Tumor response, a binary variable, has historically been the main measure of antitumor activity for many cancer phase II single-arm trials. Simon two-stage designs are often used. Sargent et al. proposed a three-outcome trial design in this setting which requires smaller sample sizes. For many new, molecularly targeted therapies, however, tumor response may not be the most reliable endpoint for measuring anti-tumor activity. Increasingly, time-to-event endpoints, such as progression-free survival (PFS), are used in the phase II setting. When such endpoints are the primary measure of efficacy, a randomized concurrently controlled study design is usually required. Given limited resources for phase II, studies are often underpowered with relatively large type I and II error rates, and it is sometimes unavoidable to have a "gray" decision zone after phase II where a clear decision regarding further development actions cannot be made without additional information. Compared with an underpowered standard two-outcome study, a three-outcome design prompts clinical trialists to contemplate the likelihood of landing in the "gray" zone at the trial design stage and choose study design parameters more appropriately. We propose a three-outcome design, with or without interim analyses, for randomized comparative phase II trials when a time-to-event endpoint is used.

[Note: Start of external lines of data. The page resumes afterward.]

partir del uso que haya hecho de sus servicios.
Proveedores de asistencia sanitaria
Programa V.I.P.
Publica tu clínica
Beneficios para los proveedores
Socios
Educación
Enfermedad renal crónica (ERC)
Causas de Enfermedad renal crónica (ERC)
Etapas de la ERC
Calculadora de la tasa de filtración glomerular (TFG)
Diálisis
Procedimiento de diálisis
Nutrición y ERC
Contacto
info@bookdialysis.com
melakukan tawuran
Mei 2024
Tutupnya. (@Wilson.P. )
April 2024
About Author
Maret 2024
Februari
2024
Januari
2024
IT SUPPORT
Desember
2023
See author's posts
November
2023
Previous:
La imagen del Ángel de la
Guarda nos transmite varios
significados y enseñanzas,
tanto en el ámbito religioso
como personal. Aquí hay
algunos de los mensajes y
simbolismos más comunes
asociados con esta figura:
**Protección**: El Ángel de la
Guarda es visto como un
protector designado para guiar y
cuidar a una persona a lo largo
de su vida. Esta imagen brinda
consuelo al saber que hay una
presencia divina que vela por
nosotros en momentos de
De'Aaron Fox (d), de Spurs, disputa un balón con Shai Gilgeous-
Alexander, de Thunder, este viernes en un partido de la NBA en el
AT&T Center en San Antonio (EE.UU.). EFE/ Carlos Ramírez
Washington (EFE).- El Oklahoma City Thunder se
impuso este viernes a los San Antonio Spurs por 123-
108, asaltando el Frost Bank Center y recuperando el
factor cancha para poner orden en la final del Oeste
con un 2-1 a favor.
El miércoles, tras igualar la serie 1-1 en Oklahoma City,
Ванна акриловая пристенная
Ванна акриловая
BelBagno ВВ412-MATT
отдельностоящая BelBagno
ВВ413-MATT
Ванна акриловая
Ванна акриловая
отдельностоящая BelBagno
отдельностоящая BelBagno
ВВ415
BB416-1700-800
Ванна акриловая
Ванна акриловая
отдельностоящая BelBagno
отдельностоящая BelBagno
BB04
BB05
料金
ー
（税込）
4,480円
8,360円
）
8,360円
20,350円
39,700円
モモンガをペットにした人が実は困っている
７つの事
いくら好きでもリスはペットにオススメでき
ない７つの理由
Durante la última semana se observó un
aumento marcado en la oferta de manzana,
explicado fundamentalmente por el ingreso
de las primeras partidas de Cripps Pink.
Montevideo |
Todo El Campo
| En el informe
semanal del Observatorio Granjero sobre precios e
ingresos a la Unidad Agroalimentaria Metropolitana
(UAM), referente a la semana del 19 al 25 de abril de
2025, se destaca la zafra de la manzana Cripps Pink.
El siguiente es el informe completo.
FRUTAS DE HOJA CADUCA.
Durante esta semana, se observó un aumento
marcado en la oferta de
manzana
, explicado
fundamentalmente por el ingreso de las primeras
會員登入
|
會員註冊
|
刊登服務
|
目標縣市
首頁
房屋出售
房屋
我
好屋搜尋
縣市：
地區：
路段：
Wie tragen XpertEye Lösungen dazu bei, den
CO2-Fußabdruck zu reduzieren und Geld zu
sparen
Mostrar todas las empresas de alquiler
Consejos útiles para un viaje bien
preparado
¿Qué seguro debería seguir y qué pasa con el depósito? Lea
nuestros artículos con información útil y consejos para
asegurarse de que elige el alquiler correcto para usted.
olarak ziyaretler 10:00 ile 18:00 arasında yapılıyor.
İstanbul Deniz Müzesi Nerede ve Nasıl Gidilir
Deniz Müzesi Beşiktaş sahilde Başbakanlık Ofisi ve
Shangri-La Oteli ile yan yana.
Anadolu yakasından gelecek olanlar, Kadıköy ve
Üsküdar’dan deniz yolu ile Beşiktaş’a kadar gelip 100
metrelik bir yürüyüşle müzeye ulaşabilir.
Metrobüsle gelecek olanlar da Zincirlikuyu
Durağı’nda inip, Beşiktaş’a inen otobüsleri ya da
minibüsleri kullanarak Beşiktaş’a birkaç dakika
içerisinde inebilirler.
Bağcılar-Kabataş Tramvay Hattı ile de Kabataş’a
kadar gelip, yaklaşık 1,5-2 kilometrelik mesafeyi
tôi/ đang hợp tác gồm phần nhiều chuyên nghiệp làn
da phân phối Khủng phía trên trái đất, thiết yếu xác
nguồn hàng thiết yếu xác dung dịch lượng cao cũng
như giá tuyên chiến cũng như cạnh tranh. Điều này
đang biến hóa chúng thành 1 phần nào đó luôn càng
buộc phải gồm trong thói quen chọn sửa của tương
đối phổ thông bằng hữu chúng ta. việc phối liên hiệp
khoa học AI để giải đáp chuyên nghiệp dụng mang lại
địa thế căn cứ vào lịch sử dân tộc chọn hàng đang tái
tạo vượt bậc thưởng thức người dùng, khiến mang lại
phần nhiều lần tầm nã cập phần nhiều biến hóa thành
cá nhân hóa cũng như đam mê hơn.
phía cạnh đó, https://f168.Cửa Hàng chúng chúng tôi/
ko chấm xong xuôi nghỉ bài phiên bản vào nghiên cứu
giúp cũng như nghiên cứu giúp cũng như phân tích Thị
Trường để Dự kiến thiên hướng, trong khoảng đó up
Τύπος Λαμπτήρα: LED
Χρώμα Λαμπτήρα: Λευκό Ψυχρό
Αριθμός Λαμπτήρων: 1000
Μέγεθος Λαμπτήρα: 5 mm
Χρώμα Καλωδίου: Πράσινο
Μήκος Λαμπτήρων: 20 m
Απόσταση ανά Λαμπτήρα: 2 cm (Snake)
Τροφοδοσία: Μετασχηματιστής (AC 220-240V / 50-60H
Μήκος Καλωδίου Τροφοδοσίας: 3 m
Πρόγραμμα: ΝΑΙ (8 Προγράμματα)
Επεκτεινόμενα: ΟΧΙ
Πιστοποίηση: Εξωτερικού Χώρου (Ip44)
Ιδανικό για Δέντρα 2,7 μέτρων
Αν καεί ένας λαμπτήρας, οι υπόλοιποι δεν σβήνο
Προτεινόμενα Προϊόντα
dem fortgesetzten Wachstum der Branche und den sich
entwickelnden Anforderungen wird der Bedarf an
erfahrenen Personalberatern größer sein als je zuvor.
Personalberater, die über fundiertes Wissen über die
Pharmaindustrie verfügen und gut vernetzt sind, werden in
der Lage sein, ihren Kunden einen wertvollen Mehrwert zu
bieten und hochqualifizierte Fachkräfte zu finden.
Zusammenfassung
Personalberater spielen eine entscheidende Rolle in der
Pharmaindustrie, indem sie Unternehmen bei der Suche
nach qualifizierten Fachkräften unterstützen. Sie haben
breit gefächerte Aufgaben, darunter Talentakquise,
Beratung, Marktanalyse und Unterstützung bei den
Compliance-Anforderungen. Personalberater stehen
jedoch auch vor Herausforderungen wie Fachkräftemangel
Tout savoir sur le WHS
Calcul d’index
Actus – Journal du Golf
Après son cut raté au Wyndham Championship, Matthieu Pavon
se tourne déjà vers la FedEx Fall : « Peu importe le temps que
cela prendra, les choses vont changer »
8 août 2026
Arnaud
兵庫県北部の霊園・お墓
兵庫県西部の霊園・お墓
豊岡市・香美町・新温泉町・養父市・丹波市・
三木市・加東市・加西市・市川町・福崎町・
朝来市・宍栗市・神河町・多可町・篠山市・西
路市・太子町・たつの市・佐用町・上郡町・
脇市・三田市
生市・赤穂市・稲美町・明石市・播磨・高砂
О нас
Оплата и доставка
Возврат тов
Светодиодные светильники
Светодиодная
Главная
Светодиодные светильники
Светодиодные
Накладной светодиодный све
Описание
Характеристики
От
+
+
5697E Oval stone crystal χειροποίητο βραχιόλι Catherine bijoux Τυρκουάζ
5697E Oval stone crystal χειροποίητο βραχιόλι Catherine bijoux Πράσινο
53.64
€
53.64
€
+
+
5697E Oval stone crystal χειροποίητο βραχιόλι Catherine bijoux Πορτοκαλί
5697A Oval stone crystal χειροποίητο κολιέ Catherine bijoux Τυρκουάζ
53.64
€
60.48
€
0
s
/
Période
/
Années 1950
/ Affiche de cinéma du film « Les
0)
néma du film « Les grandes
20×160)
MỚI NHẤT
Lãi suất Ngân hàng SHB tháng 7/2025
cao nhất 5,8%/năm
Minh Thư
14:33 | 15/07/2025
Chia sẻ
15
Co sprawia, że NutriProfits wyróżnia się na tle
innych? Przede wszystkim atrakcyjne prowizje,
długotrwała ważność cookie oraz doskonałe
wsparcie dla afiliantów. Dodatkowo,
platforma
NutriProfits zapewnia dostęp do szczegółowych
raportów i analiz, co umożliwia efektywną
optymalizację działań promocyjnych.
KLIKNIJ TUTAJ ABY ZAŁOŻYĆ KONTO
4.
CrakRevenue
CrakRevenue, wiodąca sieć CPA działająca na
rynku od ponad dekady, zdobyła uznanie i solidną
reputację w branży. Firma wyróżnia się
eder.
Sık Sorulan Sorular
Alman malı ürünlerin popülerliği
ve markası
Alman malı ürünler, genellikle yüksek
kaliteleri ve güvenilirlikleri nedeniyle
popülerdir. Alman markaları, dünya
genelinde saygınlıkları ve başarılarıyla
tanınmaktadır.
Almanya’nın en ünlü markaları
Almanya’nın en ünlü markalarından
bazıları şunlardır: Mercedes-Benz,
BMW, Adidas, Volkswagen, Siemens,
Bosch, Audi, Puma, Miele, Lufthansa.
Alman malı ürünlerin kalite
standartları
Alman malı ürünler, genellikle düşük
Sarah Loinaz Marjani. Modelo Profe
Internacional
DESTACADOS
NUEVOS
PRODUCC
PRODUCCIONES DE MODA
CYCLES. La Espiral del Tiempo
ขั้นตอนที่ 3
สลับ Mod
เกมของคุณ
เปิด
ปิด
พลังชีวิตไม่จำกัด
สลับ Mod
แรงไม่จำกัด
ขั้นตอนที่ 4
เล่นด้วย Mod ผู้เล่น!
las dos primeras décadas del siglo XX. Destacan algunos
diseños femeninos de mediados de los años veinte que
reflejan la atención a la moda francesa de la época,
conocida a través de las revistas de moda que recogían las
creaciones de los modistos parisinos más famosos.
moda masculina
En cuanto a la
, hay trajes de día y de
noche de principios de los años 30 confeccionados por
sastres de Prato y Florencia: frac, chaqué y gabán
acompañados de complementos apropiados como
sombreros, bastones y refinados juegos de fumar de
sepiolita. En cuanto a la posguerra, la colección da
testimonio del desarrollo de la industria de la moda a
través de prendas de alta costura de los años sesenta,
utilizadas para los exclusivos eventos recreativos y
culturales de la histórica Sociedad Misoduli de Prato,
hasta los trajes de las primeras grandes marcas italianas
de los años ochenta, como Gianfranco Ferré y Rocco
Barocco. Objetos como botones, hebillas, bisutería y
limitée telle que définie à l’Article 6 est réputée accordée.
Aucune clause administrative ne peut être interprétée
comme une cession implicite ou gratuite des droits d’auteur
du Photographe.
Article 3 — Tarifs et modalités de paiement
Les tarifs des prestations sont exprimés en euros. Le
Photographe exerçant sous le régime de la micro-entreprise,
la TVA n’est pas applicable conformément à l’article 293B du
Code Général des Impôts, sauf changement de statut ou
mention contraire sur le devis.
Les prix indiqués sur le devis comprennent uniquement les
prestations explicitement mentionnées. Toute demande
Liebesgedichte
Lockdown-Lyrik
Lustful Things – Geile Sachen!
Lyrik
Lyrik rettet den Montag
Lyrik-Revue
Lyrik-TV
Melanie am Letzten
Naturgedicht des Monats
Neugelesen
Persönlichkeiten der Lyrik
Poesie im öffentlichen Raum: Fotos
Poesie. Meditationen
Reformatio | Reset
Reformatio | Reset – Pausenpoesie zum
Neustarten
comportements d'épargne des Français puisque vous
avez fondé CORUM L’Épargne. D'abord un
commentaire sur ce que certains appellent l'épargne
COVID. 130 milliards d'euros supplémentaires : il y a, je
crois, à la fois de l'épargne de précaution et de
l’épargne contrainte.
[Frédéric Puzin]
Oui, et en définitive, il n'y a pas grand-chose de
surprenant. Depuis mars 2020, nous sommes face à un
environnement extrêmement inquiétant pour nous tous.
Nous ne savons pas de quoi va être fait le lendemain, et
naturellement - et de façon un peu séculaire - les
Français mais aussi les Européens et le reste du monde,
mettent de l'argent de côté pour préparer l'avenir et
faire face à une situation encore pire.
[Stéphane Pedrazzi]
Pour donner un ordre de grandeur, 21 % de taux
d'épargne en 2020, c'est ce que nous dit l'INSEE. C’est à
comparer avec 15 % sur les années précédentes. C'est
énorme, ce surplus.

翻译：肿瘤反应作为二元变量，历来是许多II期癌症单臂试验评估抗肿瘤活性的主要指标，此时常采用Simon两阶段设计。Sargent等人曾在此背景下提出一种三结局试验设计，该设计所需样本量更小。然而，对于许多新型分子靶向疗法而言，肿瘤反应可能并非衡量抗肿瘤活性的最可靠终点。在II期试验中，无进展生存期（PFS）等时序终点正日益得到应用。当此类终点作为主要疗效指标时，通常需要采用随机化同期对照研究设计。鉴于II期试验资源有限，研究常面临检验效能不足的问题，导致I类和II类错误率相对较高，且有时在II期试验后不可避免地出现“灰色”决策区——即缺乏额外信息时无法就后续研发行动作出明确决策。与检验效能不足的标准双结局研究相比，三结局设计促使临床试验设计者在试验规划阶段即考量落入“灰色”区的可能性，从而更合理地选择研究设计参数。本文针对采用时序终点的随机化比较性II期试验，提出一种包含或不包含期中分析的三结局设计方案。